Optimizing with Differential Evolution (global optimizer)...

Optimization Results (Differential Evolution):
  Success: True
  Optimized baseline: 0.0163 (error: 18.68%)
  Optimized O2: 0.1498 (error: 0.16%)
  Optimized CH4: 0.0789 (error: 1.34%)
  Final chi-squared: 81.45

============================================================
ANALYSIS COMPLETE
============================================================

Interpretation

The optimization successfully recovers the atmospheric composition from noisy observational data.

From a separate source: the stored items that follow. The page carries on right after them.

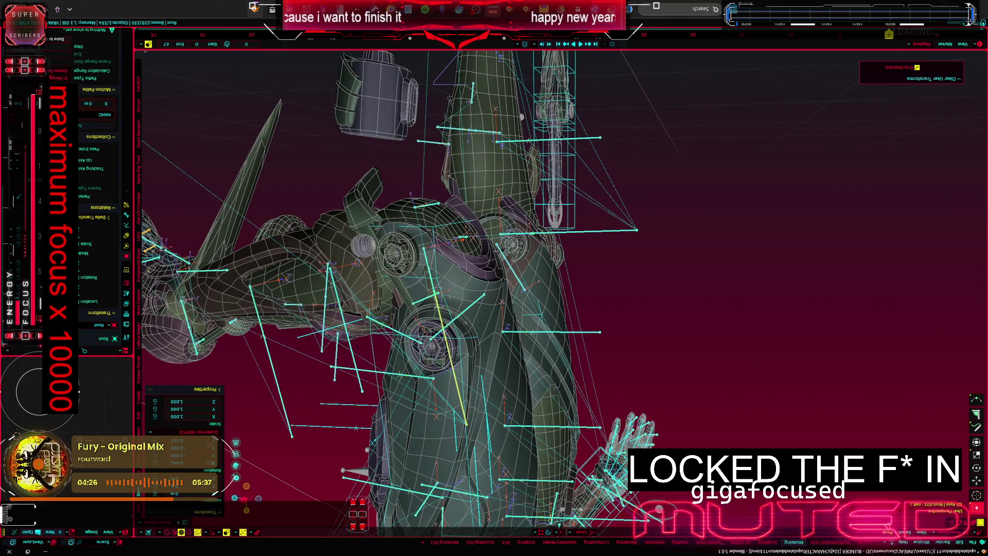
{"action": "key", "text": "ctrl+z"}
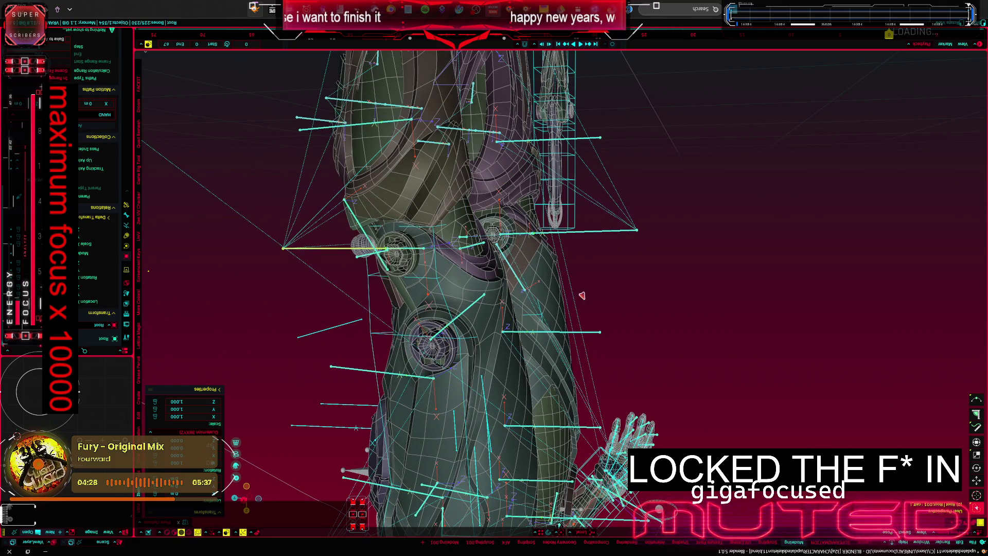
{"action": "middle_click_drag", "start_coordinate": [584, 297], "coordinate": [587, 270]}
{"action": "right_click", "coordinate": [586, 270]}
{"action": "left_click", "coordinate": [606, 406]}
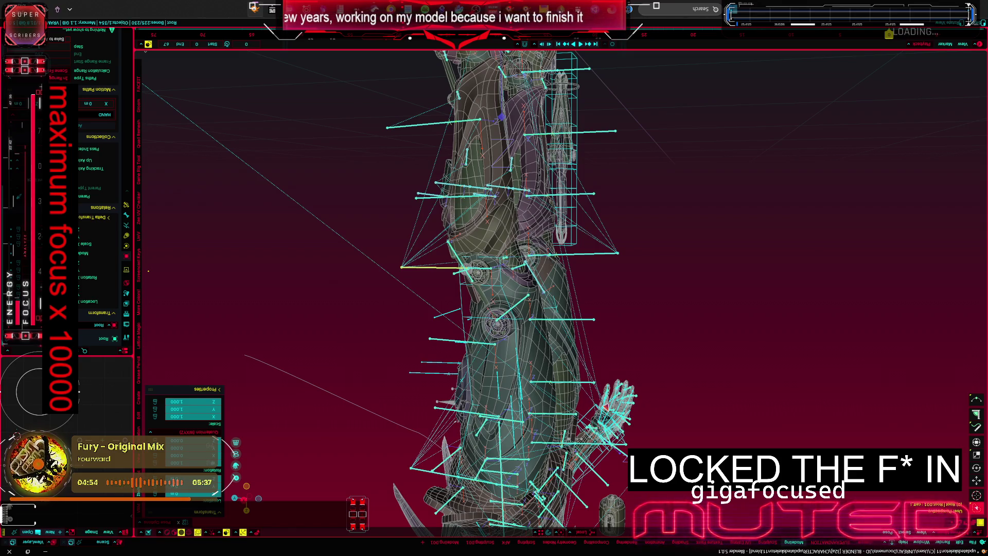
Step: In shaded view rotate the leg at the knee along local Z, cancelling once before confirming
{"action": "mouse_move", "coordinate": [721, 265]}
{"action": "middle_mouse_down"}
{"action": "mouse_move", "coordinate": [520, 195]}
{"action": "mouse_move", "coordinate": [481, 214]}
{"action": "mouse_move", "coordinate": [337, 209]}
{"action": "mouse_move", "coordinate": [293, 265]}
{"action": "mouse_move", "coordinate": [325, 226]}
{"action": "middle_mouse_up"}
{"action": "scroll", "coordinate": [520, 194], "scroll_direction": "up", "scroll_amount": 2}
{"action": "key", "text": "shift+alt+z"}
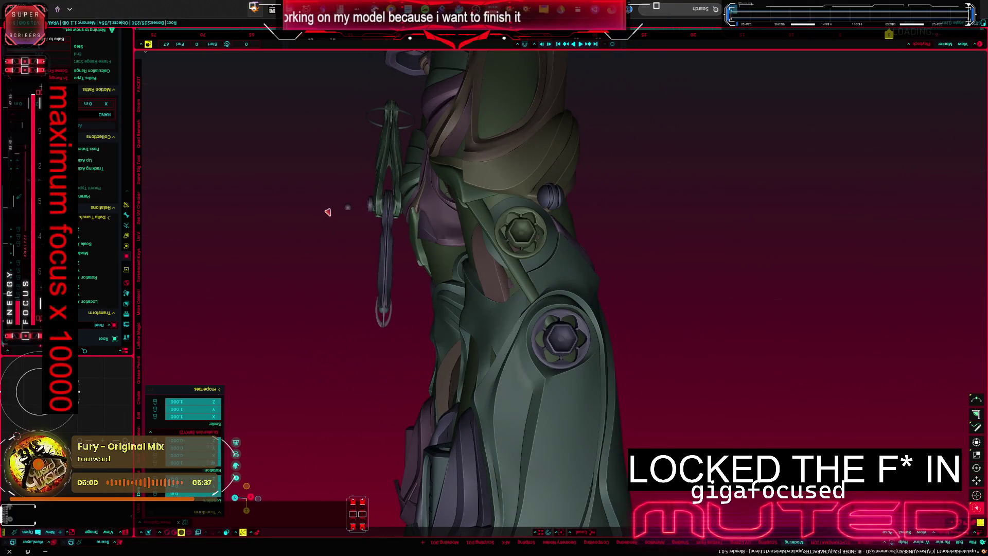
{"action": "key", "text": "r"}
{"action": "key", "text": "z"}
{"action": "key", "text": "z"}
{"action": "key", "text": "Escape"}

The 3D chi-squared surface reveals a well-defined minimum near the true parameter values, indicating that the problem is well-constrained. The residual distribution centered near zero with unit standard deviation confirms that our model adequately explains the observations.

Both optimization methods converge to similar solutions, with Differential Evolution providing slightly better global convergence guarantees. The molecular contribution analysis shows that methane dominates the signal at longer wavelengths (>2 μm), while oxygen provides the primary signal in the near-infrared (<1.5 μm).

This approach demonstrates how modern exoplanet science combines spectroscopic observations with sophisticated parameter estimation techniques to characterize distant worlds. The same methodology is used by missions like JWST and future observatories to search for biosignature gases in exoplanet atmospheres.